TO-DO LIST:
**1)** According to the patent listing, what is the priority date?
**2)** Reproduce the rows word for word, starting at the first row and ending with the line that contains "title Structure de", both included.
start GIVEN PASSAGE
EP2455321B1

EP2455321B1 - A method for damping oscillations and a crane provided with an oscillation damper

Info

Publication number: EP2455321B1
Application number: EP11187807.0A
Authority: EP
Inventors: Fredrik Jonsson
Original assignee: CRANAB AB
Current assignee: CRANAB AB
Priority date: 2010-11-19
Filing date: 2011-11-04
Publication date: 2014-01-01
Anticipated expiration: 2031-11-04
Also published as: SE535364C2; EP2455321A1; SE1051216A1

Description

The present invention relates to a method and a device for providing oscillation damping in a hydraulically operated crane. In particular, the invention relates to a crane having a loading tool attached to a slewable boom.
Such cranes are generally occurring, for example, in the forestry business for the loading of timber. It is in that connection, a generally familiar fact that it is difficult for the operator to bring the loading tool quickly and securely into an exact position for engagement with the cargo to be lifted.
end GIVEN PASSAGE
start RECORD EXTRACTS
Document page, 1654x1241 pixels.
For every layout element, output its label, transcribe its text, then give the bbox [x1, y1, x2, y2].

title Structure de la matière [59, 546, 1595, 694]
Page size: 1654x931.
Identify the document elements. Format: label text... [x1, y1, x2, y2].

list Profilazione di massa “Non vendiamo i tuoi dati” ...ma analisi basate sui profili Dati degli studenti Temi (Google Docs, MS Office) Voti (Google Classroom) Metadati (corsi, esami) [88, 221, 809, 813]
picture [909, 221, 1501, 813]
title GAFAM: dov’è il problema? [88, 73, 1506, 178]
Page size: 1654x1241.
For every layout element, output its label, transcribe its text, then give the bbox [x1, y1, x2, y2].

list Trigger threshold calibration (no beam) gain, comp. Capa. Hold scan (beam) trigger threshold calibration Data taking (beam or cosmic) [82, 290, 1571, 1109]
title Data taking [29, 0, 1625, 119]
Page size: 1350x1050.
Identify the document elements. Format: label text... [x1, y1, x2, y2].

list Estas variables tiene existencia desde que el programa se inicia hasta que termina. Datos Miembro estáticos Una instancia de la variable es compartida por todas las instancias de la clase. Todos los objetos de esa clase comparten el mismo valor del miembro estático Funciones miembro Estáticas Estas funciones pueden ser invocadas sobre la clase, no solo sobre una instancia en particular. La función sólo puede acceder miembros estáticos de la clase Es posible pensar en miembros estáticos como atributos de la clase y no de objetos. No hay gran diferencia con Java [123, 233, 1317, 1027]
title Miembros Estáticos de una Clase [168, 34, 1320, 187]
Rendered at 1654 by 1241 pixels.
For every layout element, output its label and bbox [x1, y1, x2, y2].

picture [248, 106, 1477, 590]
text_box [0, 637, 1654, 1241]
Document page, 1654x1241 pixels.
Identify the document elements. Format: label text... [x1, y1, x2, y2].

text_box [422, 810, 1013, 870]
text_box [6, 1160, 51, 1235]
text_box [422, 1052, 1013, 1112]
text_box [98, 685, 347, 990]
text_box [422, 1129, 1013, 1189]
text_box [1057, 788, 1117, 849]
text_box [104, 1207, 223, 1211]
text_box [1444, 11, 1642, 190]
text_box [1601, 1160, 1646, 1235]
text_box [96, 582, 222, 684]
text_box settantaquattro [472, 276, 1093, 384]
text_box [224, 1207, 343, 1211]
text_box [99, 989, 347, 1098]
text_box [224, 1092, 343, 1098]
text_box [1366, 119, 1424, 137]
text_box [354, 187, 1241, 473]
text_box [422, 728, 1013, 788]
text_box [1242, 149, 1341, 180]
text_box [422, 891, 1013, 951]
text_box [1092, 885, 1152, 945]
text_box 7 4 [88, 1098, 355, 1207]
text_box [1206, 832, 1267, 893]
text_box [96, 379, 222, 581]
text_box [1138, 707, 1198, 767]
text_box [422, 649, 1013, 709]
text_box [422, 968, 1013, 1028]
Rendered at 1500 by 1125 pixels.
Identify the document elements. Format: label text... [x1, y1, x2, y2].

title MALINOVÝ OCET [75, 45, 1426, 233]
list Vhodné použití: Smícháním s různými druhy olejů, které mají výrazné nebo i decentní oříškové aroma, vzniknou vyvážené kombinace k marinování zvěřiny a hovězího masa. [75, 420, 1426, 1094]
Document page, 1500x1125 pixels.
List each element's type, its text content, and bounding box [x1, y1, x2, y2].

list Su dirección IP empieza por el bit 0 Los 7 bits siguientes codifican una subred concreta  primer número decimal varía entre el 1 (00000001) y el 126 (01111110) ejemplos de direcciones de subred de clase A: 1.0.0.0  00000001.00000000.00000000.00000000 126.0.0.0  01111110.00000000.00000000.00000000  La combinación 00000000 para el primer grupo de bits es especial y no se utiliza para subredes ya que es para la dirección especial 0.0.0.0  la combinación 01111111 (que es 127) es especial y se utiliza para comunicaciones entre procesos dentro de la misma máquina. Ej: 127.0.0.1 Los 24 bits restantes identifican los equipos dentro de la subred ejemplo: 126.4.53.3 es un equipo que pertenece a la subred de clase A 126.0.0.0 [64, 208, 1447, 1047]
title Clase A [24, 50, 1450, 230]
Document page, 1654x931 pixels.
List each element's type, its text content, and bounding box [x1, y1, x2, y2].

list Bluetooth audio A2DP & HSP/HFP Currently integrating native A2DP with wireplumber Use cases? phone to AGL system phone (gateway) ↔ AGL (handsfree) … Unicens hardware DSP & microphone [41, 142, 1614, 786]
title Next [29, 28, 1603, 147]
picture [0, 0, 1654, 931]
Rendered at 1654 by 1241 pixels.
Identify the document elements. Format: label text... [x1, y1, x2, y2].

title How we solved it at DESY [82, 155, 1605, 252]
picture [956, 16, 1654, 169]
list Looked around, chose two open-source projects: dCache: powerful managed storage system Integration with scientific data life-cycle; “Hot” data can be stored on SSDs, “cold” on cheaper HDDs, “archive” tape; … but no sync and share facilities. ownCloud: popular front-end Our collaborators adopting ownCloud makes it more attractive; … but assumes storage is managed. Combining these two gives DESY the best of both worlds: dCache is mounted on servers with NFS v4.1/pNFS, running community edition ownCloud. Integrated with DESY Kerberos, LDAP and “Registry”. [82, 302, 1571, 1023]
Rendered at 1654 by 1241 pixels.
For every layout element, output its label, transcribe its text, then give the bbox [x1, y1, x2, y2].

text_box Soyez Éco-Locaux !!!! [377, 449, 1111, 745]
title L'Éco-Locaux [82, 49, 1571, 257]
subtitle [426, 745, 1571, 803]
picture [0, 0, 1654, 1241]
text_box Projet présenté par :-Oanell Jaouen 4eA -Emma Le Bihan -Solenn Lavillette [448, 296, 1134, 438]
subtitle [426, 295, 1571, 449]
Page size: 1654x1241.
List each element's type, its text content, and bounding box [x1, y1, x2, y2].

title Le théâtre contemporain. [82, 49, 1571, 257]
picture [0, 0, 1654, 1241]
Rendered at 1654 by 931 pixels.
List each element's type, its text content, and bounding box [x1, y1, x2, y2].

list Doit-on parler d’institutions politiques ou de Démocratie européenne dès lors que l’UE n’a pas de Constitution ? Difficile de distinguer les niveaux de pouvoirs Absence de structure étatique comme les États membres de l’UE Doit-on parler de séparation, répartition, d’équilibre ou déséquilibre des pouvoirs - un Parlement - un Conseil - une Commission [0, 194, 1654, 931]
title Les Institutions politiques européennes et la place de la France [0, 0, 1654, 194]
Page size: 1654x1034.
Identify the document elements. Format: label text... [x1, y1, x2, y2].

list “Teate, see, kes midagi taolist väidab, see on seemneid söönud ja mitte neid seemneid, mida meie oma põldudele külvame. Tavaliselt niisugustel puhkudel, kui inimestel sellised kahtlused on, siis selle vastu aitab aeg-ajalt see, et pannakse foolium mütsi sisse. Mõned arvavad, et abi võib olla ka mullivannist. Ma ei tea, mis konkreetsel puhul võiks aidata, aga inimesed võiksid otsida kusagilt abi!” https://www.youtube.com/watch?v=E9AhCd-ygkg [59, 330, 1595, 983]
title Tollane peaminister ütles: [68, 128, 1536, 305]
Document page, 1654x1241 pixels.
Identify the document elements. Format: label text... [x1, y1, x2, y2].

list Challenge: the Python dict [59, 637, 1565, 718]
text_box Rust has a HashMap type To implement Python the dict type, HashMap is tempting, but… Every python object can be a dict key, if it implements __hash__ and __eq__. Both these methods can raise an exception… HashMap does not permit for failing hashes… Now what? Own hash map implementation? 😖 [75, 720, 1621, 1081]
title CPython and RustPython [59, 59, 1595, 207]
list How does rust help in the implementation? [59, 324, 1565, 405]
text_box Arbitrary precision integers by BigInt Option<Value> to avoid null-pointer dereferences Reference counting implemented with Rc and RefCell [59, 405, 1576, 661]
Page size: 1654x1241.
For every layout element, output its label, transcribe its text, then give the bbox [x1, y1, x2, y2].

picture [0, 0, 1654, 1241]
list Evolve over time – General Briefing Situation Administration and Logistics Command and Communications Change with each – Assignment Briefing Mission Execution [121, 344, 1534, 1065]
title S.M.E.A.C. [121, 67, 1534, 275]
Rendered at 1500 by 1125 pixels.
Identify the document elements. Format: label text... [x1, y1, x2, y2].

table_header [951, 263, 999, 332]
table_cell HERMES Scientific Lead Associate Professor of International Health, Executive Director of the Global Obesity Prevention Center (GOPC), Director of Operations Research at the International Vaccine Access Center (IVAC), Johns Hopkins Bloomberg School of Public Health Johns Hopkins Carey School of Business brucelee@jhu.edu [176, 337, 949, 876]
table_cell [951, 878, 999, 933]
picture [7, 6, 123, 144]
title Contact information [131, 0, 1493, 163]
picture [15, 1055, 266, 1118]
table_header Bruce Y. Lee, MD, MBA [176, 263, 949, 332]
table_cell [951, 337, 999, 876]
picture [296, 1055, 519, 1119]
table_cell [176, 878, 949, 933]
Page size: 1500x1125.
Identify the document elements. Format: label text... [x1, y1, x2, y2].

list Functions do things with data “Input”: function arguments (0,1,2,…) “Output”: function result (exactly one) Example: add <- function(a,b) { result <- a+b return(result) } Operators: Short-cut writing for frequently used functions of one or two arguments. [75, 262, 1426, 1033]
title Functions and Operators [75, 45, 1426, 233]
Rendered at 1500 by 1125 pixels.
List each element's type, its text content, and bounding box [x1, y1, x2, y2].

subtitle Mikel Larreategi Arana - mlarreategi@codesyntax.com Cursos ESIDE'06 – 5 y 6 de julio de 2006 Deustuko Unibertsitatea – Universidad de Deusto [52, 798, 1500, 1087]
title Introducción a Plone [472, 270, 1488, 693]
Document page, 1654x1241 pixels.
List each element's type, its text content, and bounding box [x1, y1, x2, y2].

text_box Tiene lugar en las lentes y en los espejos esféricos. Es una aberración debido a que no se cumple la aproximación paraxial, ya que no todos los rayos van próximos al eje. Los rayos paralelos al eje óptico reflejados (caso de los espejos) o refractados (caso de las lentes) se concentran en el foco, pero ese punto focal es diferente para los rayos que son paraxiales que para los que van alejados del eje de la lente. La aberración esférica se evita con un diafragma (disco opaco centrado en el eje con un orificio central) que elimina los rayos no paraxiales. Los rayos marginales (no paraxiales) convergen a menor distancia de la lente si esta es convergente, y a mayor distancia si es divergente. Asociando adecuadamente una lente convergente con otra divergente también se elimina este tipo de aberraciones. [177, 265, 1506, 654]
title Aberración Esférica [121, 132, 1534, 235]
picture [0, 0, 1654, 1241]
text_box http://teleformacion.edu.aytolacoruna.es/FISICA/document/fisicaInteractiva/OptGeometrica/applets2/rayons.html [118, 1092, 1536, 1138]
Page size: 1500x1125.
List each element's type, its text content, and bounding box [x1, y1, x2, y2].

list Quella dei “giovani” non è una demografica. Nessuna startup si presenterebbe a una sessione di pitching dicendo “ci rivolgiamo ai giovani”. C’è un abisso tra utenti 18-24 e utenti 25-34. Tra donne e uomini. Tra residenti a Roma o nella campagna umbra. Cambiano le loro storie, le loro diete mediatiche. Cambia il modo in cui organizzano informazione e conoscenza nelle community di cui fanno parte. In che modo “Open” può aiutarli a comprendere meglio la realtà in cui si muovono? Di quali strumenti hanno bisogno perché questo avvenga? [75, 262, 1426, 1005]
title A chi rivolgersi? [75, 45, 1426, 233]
end RECORD EXTRACTS
ANSWERS TO THE EXERCISES:
**1)** 2010-11-19

**2)**
Document page, 1654x1241 pixels.
For every layout element, output its label, transcribe its text, then give the bbox [x1, y1, x2, y2].

title Structure de la matière [59, 546, 1595, 694]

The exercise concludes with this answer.